(Page text)
Tuesday, 22 November 2016

Classroom Management in the FE Classroom; Fun, boring or leave.

How do we tackle consistently poor student behavior in our classrooms? How do we pick our battles and be on the winning side? What students want to leave and what students are always just going to cause you grief? Most importantly, are you going to let student behavior drive you out of your job?

Today was a real eye-opener to the feeling of resentment that teachers feel about poor student behavior. Why are we here? Who is to blame? Is this fair? Although some see this role as glorified babysitting, I believe that the value we give our learners in a further education environment outweighs their need to go to work straight out of school. The current system is not a perfect one, however if we constantly consider the faults, we don't give ourselves time to praise the students who do excel and perform to the best of their ability.

I tried something new in class today, frustrated with my lessons and poor behavior from a particular group in the morning, I said to them, "Right, I have three options for you, we have a really great activity planned today so you can take part in that and we can have a really good lesson, alternatively you can work through a worksheet I have which isn't anywhere near as fun. the other option is the door, you leave and get reported to your tutor". The main thing here is, I described a lesson as fun? Use positive language to describe the work you are going to do, don't downplay your time and effort, be genuinely enthused about what you are going to teach in the next hour.

I tried it with another group, most were happy to get on, and some actually opted for the worksheet, I realized something remarkable, even my worst behaved students who opted for the worksheets thinking it was less work than the activity completed the whole thing in this time. That's more work than they've done in the last week! I will be sure to develop this approach more going forward and recommend you try it out for yourself. The thinking behind this is simple, if you are expecting adult behavior, treat your students like adults, it's surprising what a little choice will do to make your students views feel valued and encourage them to complete their own tasks.

I've been working hard on implementing behavior approaches in how I speak to students in this way. Think about a really bad argument you've been in with a student, it's never fun, but think about how you could have approached this differently, my first piece of advice is never raise your voice or sound angry, they have won if they can see they've gotten to you. My second piece of advice is be overly nice with your students, encourage them, help them with their work and tell them how sorry they are that they feel that way about your Maths/English lessons. This approach makes the student appear irrational, it's almost like dealing with a bad customer, apart from if you were selling them a mobile phone, they probably wouldn't be as rude.

Collected data entries
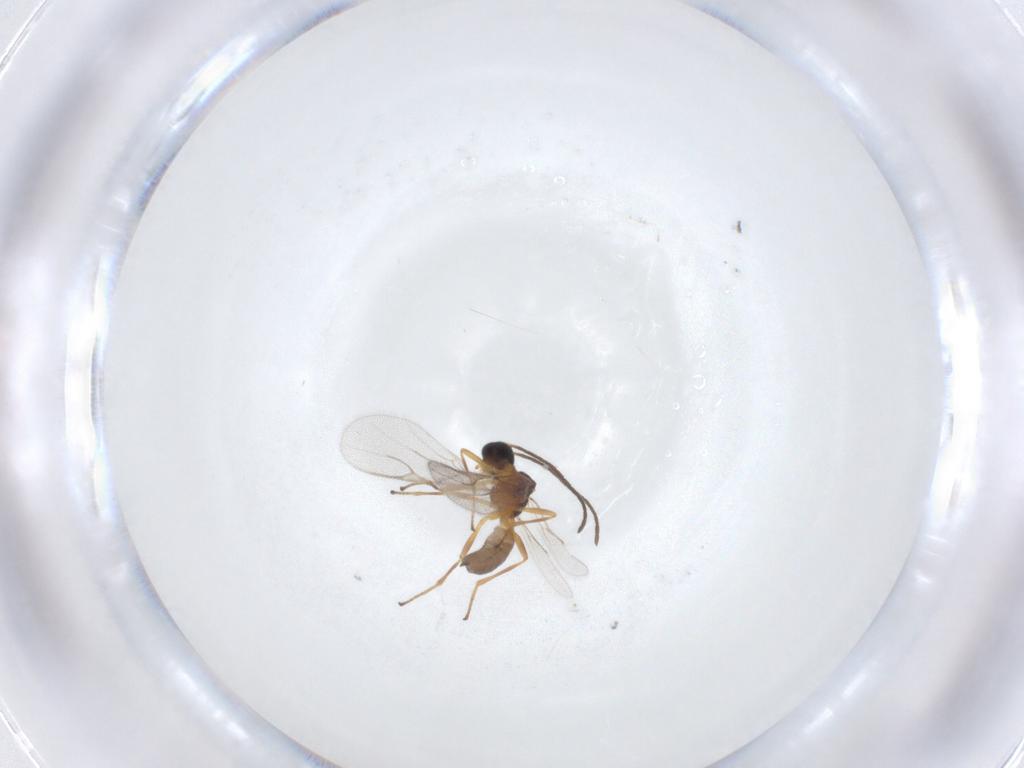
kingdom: Animalia
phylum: Arthropoda
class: Insecta
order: Hymenoptera
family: Braconidae
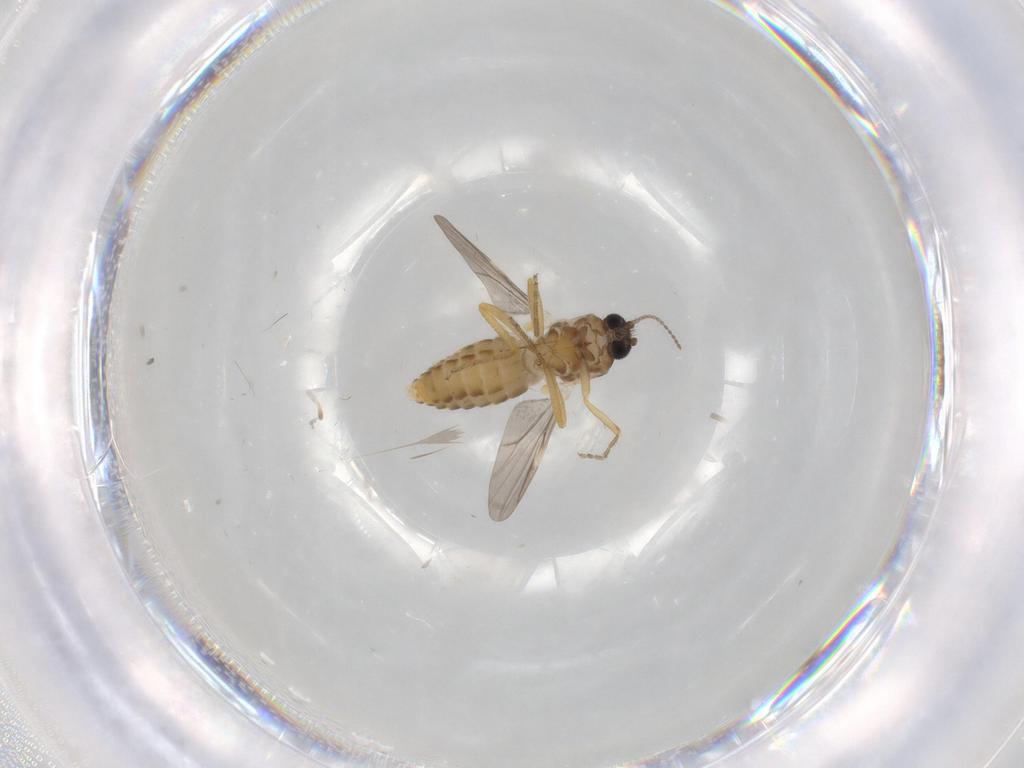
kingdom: Animalia
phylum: Arthropoda
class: Insecta
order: Diptera
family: Ceratopogonidae
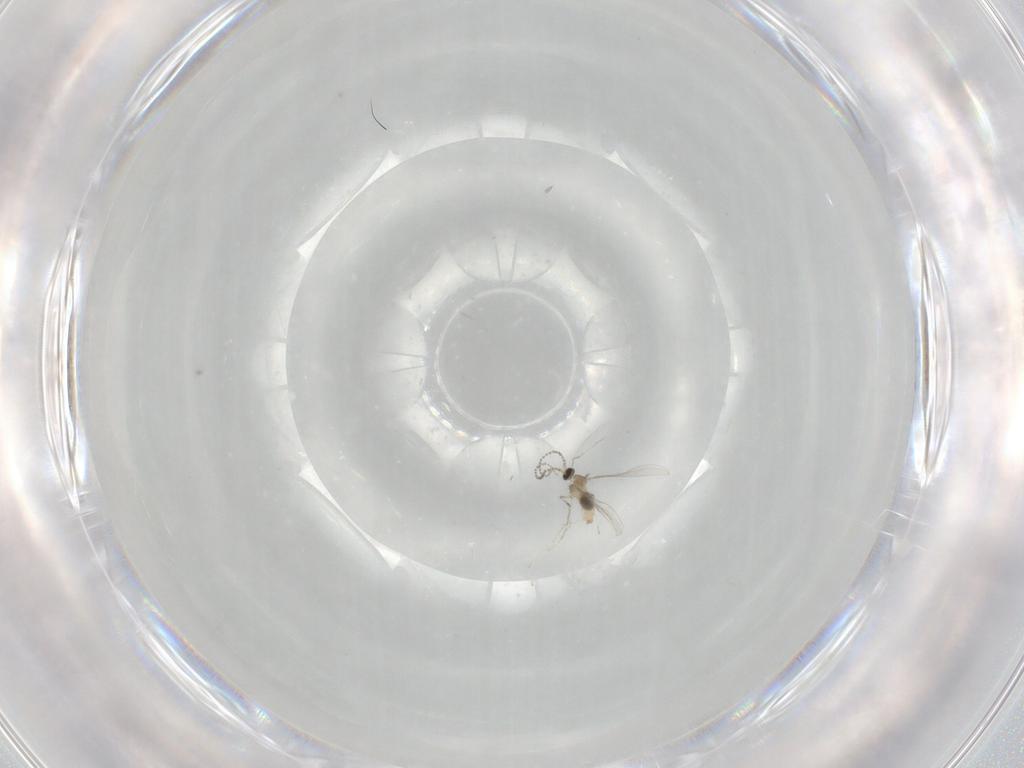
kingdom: Animalia
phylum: Arthropoda
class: Insecta
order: Diptera
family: Cecidomyiidae
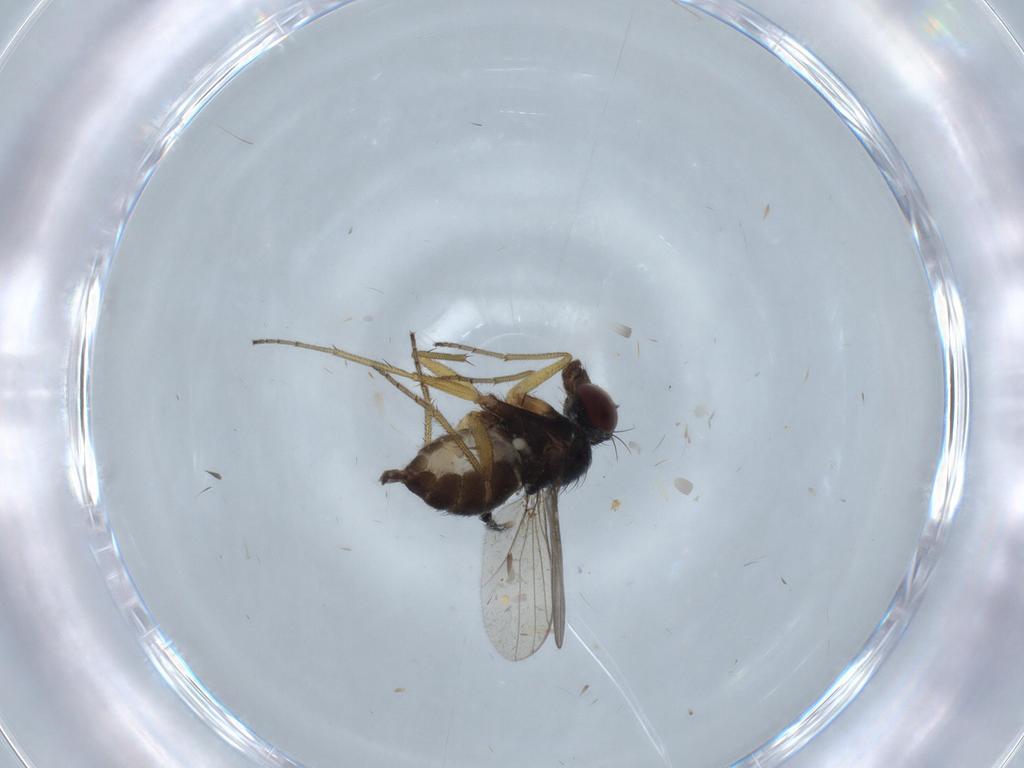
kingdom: Animalia
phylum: Arthropoda
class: Insecta
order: Diptera
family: Dolichopodidae
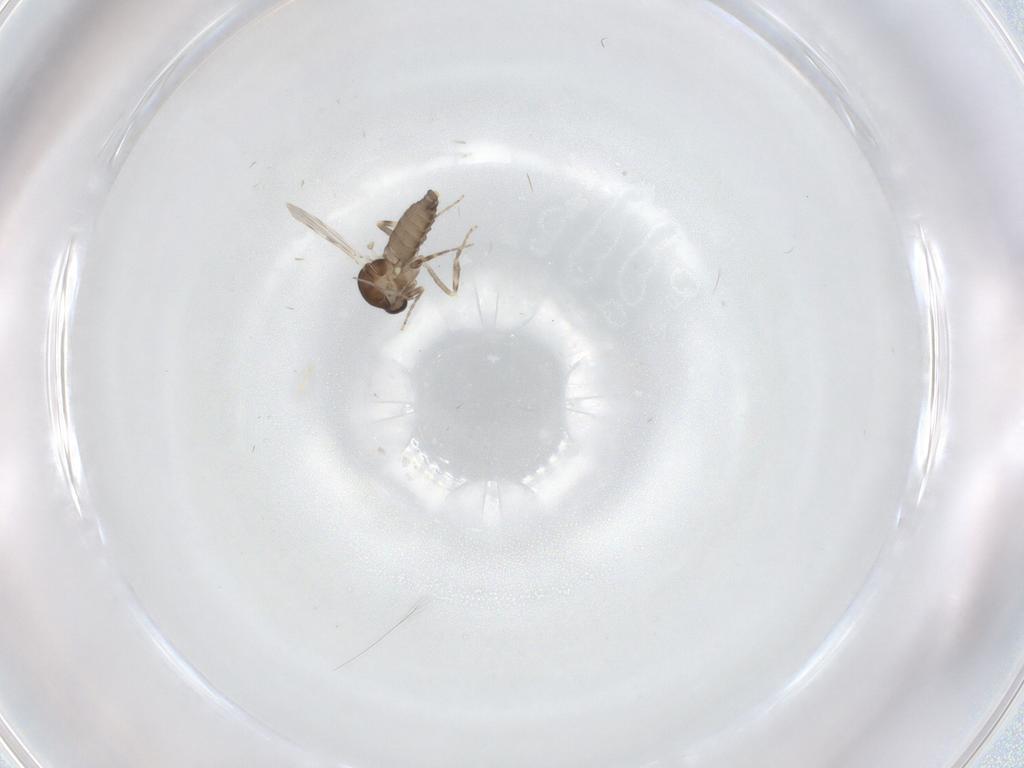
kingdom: Animalia
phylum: Arthropoda
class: Insecta
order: Diptera
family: Ceratopogonidae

(Tasks to perform)
a) According to the classroom management post, why should a teacher never raise their voice or sound angry with a student?
b) Answer these from the classroom management post, one per line:
(i) How many options did the teacher offer the misbehaving morning group?
(ii) What did the worst-behaved students who chose the worksheet end up doing?
(iii) What kind of situation does the post liken dealing with a student to?
c) Output a passage from the classroom management post without changes. Begin at the words "I tried it with" and stop after the words "their own tasks.".

(Solutions by task)
a) The post says that if students can see they've gotten to you, they have won.

b)
(i) Three.
(ii) They completed the whole worksheet in that time.
(iii) Dealing with a bad customer.

c)
I tried it with another group, most were happy to get on, and some actually opted for the worksheet, I realized something remarkable, even my worst behaved students who opted for the worksheets thinking it was less work than the activity completed the whole thing in this time. That's more work than they've done in the last week! I will be sure to develop this approach more going forward and recommend you try it out for yourself. The thinking behind this is simple, if you are expecting adult behavior, treat your students like adults, it's surprising what a little choice will do to make your students views feel valued and encourage them to complete their own tasks.